The input:
++++++++
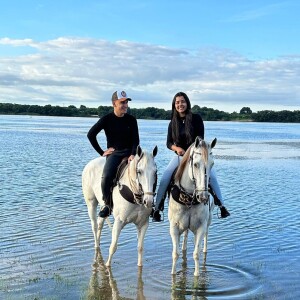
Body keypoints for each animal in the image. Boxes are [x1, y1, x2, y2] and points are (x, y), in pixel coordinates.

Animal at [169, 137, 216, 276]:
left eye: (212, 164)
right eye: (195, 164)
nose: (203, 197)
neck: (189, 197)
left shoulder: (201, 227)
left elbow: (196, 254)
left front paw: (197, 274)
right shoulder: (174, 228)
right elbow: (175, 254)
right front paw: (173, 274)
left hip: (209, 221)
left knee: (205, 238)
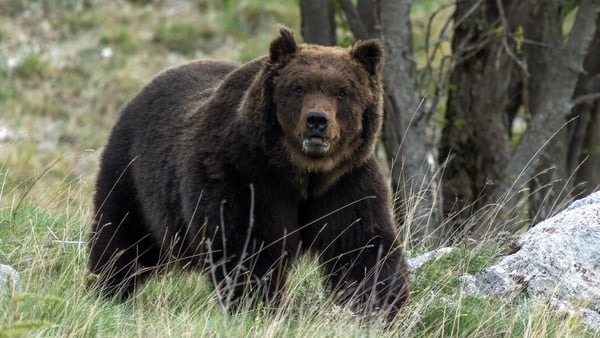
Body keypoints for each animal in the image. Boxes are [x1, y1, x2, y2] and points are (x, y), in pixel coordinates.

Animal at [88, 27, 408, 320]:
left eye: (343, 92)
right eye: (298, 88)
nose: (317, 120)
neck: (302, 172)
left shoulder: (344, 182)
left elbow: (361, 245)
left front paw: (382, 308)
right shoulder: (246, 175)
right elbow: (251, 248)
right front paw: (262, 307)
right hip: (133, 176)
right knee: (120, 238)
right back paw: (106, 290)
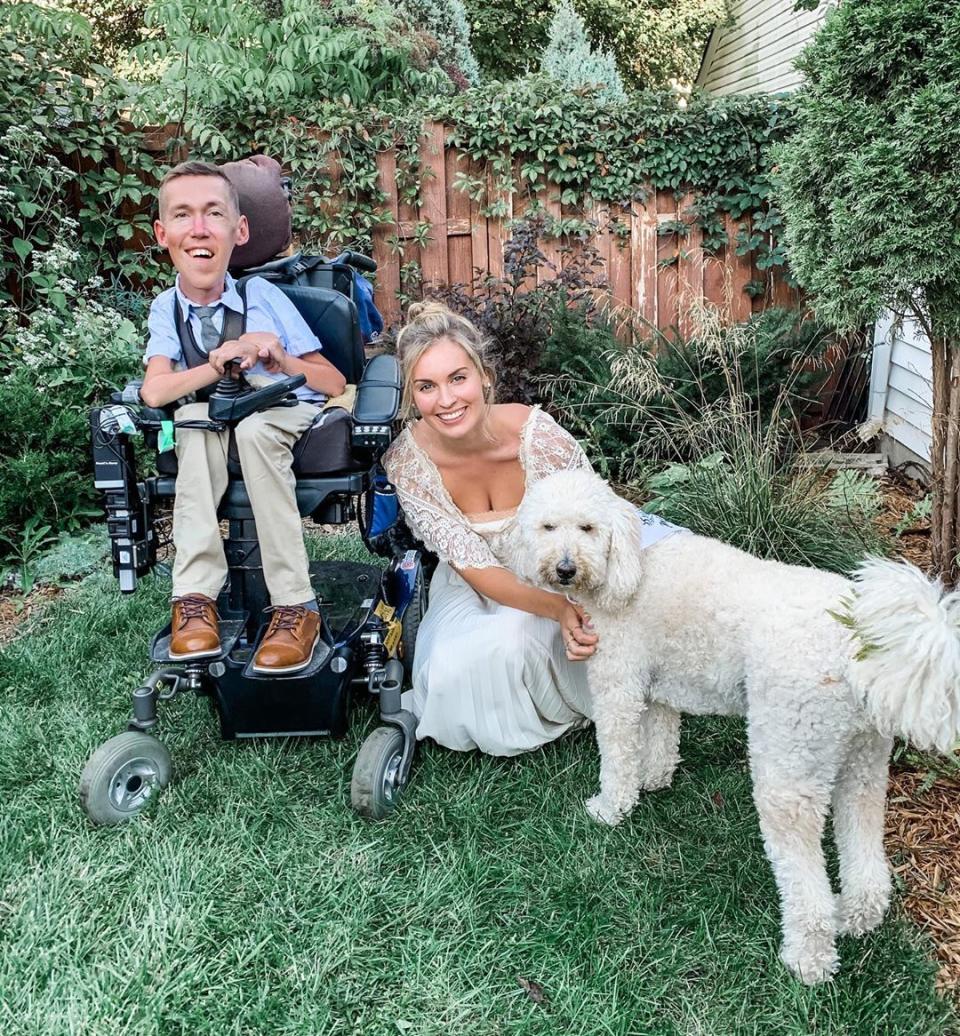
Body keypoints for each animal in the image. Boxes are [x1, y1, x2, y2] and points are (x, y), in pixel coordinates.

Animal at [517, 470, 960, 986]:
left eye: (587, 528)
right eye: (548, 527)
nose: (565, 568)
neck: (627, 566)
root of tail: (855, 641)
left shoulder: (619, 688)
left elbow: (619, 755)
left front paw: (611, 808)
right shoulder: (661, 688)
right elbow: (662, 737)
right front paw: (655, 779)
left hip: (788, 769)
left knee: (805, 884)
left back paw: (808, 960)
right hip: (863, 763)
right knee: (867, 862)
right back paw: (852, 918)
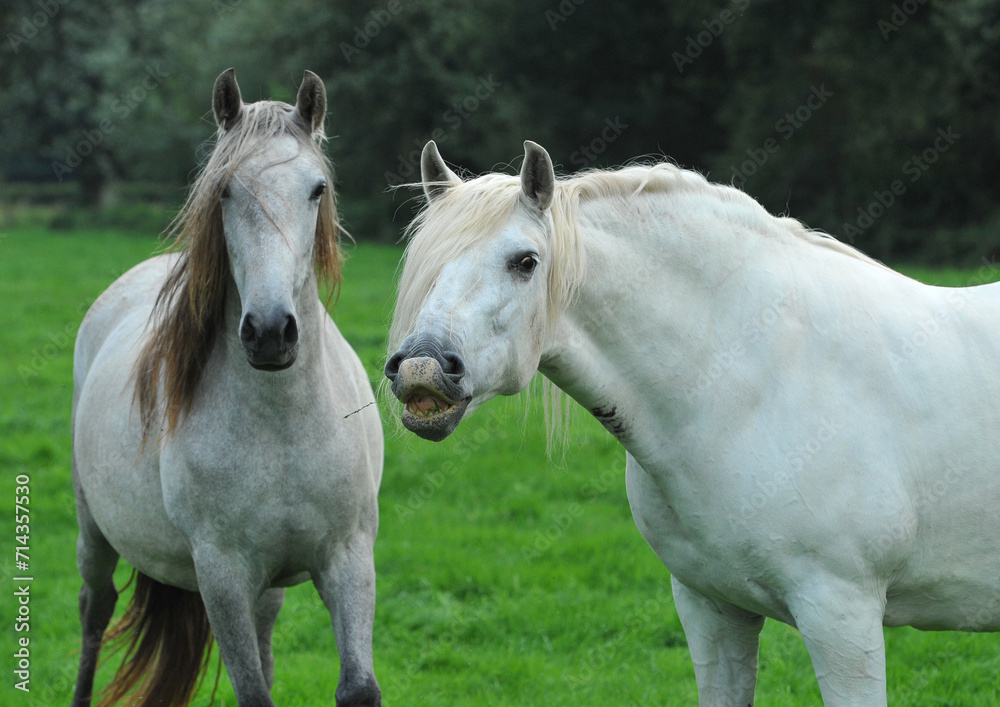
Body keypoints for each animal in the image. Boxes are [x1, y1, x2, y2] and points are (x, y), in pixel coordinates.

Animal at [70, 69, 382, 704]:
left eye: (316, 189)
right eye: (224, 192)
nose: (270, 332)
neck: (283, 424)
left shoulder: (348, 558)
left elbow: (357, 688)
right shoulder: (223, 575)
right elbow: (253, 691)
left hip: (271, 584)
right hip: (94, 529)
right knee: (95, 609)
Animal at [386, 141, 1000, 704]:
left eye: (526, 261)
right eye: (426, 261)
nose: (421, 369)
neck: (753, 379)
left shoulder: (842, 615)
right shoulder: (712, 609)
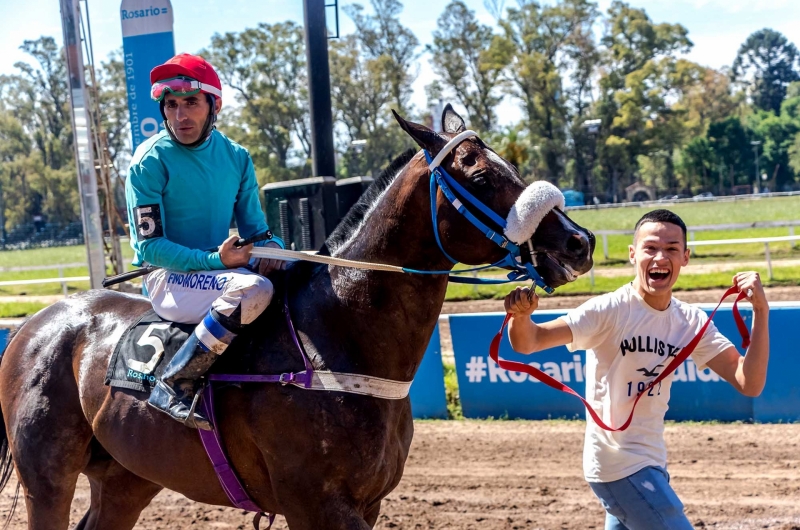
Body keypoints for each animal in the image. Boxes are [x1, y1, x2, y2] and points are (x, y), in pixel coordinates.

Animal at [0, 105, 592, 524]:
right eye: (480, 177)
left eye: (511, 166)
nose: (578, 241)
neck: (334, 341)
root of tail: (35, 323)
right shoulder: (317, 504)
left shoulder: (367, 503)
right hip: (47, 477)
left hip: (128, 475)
++++++++
Work required:
In the records above, find the line containing "right eye: (548, 527)" and the line containing "right hip: (94, 529)", then give both of them again word for word along with every line between. Omit any pictures.

Answer box:
right eye: (548, 527)
nose: (565, 568)
neck: (627, 566)
root of tail: (855, 641)
left shoulder: (619, 688)
left elbow: (619, 755)
left front paw: (611, 808)
right shoulder: (661, 688)
right elbow: (662, 737)
right front paw: (655, 779)
left hip: (788, 769)
left knee: (805, 884)
left back paw: (808, 960)
right hip: (863, 763)
right knee: (867, 862)
right back paw: (852, 918)
Body keypoints for each animal in the image. Boxes are [x1, y1, x2, y2] and points are (x, y), in pixel coordinates.

Animal at [70, 69, 382, 704]:
left eye: (316, 189)
right eye: (224, 192)
nose: (270, 332)
neck: (283, 424)
left shoulder: (348, 558)
left elbow: (357, 688)
right shoulder: (223, 575)
right elbow: (253, 691)
left hip: (271, 584)
right hip: (94, 529)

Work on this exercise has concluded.